Job item - If a line in the records below holds the word "pela", copy it.

Dataset -

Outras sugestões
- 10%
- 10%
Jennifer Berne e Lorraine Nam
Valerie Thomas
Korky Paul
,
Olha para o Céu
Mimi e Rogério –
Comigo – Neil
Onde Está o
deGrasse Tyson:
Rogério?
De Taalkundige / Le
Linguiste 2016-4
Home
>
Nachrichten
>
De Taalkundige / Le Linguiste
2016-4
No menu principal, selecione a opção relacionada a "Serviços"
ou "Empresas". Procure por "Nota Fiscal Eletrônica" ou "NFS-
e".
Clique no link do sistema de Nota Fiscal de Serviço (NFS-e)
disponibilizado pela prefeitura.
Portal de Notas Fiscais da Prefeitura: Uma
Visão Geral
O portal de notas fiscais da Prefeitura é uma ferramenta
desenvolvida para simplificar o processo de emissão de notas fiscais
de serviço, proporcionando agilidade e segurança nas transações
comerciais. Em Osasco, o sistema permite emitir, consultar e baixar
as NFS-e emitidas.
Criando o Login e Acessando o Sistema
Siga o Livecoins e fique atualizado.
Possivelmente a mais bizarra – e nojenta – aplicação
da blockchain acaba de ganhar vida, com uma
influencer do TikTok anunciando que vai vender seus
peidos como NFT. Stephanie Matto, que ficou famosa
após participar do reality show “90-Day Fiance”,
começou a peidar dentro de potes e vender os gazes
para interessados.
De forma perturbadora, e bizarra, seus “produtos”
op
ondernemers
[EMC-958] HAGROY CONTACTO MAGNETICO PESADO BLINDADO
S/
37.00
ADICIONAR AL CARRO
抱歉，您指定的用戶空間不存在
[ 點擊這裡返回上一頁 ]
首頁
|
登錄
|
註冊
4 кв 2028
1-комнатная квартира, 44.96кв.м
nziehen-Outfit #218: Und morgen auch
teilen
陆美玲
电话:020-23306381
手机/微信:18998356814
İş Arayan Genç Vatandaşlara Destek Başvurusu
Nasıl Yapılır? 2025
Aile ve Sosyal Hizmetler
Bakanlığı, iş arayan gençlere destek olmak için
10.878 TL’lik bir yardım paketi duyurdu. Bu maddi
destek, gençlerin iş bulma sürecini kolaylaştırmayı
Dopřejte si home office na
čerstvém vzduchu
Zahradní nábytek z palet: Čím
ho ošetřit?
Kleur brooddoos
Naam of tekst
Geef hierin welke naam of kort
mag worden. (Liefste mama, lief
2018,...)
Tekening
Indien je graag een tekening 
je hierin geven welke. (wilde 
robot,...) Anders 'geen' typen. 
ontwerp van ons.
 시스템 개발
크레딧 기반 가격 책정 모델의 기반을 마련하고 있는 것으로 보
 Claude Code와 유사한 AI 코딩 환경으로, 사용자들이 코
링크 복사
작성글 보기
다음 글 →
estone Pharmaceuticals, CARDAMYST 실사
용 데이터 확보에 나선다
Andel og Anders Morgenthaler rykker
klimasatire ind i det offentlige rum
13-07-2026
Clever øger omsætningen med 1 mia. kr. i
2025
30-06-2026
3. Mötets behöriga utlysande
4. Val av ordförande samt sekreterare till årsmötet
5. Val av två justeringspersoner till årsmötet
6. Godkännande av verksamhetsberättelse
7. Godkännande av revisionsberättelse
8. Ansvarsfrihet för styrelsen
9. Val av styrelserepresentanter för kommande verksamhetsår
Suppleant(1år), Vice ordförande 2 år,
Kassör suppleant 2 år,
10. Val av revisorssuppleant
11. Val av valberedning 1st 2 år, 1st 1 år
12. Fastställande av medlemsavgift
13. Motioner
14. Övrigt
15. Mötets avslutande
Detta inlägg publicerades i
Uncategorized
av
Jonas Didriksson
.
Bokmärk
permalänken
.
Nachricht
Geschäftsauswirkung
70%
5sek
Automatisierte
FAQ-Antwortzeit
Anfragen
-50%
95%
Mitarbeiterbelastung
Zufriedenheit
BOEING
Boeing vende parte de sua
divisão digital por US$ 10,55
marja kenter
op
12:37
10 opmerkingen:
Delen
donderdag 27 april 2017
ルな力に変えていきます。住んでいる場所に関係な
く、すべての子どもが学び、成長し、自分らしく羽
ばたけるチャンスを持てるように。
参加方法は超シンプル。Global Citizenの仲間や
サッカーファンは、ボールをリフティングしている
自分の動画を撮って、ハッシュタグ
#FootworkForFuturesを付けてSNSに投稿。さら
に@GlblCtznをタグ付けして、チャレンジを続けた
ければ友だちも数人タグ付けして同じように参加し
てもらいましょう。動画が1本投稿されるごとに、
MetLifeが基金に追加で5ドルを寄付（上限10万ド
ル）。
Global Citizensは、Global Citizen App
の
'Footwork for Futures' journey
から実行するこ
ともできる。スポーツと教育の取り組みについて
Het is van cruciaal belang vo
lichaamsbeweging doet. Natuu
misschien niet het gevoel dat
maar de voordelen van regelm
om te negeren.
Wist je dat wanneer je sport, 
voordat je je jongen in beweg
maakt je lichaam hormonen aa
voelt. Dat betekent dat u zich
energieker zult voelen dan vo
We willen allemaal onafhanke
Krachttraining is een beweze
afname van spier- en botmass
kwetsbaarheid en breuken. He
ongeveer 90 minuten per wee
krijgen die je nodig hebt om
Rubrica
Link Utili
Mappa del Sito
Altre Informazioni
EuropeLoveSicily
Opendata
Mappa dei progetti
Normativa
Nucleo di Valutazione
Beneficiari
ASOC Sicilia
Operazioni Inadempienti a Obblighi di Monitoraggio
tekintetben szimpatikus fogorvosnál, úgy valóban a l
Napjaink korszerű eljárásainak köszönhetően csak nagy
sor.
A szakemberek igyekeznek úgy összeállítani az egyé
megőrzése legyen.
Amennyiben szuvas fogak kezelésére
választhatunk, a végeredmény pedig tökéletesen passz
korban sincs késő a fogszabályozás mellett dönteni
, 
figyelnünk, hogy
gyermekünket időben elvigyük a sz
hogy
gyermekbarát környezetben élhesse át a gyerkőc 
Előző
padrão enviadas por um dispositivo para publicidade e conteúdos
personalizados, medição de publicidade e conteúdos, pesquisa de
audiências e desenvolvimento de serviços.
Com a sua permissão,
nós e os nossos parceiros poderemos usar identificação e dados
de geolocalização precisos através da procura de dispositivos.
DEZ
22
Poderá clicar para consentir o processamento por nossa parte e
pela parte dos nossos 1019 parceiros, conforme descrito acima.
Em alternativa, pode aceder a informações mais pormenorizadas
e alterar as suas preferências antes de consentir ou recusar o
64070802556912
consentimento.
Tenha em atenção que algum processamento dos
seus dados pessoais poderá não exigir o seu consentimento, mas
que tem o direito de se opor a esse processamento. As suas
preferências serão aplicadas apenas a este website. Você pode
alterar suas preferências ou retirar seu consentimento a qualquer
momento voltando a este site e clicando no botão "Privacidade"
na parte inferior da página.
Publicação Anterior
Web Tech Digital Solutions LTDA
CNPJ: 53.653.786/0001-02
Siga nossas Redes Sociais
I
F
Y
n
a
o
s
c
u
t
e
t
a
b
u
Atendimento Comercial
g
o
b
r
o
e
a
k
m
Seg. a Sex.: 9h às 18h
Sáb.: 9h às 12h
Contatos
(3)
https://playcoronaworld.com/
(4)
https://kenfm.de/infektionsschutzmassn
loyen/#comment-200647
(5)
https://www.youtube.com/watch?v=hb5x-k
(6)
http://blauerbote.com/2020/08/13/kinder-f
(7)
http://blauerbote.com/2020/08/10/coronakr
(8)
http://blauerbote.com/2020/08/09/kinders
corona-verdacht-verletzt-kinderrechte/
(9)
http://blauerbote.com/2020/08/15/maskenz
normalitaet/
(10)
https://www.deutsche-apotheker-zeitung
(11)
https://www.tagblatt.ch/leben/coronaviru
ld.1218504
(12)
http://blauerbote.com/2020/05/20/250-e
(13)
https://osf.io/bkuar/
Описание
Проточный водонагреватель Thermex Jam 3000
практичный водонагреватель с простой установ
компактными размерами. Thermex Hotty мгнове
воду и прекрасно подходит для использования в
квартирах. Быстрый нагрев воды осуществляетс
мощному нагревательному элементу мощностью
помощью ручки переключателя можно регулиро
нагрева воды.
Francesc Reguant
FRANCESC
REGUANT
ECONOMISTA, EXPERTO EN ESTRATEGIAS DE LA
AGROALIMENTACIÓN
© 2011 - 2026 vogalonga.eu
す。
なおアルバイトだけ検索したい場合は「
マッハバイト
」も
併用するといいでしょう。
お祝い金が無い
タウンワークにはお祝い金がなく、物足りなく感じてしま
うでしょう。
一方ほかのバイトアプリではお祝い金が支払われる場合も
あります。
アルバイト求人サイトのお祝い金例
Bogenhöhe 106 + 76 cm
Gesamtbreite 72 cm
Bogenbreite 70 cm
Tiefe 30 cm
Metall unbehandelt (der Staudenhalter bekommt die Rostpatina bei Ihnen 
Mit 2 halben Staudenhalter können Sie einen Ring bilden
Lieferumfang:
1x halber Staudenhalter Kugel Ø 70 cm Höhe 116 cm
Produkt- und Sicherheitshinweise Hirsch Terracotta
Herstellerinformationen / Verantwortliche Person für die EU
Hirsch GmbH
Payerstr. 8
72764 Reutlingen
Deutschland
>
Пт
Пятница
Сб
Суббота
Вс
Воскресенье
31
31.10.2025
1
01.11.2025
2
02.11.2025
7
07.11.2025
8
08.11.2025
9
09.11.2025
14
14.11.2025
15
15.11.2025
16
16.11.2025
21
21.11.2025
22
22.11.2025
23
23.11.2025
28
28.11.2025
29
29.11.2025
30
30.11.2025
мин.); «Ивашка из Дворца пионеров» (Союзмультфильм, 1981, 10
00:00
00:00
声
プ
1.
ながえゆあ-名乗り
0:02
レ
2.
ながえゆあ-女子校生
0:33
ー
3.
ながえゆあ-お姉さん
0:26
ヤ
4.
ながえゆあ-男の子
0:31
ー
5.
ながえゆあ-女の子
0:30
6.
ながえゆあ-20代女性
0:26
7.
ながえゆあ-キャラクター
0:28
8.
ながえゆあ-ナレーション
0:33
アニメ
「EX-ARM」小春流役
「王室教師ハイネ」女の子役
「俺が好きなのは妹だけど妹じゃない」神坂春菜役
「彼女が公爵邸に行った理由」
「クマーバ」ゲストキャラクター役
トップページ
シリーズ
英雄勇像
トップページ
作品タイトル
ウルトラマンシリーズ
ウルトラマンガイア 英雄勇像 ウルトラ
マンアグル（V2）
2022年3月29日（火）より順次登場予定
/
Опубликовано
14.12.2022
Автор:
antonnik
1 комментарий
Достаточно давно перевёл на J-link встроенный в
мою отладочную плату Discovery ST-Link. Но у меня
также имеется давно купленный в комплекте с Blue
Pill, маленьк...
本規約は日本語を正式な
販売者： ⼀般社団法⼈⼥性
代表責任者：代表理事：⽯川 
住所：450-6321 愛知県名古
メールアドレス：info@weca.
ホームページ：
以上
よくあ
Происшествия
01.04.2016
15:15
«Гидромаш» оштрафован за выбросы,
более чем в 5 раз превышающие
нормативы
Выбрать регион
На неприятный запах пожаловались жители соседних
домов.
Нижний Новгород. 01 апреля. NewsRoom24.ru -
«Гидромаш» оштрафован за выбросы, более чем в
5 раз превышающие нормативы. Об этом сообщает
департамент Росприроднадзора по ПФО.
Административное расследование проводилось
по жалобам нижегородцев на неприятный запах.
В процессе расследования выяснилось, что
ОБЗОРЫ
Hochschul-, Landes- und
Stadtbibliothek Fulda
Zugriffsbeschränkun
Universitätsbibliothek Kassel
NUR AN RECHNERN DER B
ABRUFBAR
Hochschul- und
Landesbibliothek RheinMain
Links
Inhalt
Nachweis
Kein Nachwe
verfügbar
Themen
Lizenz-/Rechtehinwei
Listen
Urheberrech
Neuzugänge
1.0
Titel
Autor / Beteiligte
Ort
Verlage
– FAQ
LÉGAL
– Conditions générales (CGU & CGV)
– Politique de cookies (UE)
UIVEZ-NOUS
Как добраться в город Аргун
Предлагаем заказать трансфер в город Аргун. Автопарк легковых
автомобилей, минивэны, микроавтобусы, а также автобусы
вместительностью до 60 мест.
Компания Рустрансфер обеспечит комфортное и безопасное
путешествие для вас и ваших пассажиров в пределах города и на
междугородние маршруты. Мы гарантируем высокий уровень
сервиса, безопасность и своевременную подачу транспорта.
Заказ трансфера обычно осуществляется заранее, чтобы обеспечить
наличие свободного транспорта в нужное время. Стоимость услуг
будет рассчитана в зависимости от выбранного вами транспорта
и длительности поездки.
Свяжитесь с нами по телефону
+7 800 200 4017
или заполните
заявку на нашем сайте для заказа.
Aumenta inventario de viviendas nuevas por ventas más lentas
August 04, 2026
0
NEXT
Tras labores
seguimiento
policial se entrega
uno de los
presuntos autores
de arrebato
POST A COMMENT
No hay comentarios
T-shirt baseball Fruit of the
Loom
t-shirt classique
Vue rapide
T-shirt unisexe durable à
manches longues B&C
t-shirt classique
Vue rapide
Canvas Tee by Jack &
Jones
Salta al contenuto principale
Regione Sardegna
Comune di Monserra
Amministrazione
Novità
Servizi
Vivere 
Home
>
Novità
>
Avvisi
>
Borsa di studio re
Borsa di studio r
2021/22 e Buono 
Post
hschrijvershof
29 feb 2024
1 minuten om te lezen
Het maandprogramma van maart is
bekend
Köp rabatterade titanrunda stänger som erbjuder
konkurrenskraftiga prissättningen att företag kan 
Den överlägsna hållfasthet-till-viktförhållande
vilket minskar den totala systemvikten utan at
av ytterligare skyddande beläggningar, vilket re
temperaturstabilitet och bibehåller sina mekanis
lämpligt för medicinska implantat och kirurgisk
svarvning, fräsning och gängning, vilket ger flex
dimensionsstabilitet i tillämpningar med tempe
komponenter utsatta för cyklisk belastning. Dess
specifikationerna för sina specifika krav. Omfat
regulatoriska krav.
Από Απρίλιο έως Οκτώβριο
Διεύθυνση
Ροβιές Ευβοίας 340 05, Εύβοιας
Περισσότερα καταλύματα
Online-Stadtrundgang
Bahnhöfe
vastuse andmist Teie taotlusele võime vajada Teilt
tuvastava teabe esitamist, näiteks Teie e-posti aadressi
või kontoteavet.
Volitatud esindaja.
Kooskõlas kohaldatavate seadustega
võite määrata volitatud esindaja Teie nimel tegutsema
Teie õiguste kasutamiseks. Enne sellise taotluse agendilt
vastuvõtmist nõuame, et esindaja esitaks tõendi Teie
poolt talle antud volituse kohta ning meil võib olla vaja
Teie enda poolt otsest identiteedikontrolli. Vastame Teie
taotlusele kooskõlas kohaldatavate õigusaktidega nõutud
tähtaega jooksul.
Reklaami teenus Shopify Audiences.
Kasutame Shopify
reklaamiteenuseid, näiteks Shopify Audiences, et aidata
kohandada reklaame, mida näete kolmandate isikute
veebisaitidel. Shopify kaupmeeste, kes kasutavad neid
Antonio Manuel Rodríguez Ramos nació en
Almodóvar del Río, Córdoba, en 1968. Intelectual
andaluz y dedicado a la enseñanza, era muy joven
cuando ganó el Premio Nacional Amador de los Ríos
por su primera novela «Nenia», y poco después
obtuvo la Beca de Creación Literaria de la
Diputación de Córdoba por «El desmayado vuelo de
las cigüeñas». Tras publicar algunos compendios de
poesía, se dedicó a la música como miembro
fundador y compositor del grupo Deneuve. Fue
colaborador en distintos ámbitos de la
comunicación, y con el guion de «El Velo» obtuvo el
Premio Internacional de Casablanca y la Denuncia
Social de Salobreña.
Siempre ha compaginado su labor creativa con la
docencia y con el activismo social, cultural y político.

Answer to the exercise -
disponibilizado pela prefeitura.
pela parte dos nossos 1019 parceiros, conforme descrito acima.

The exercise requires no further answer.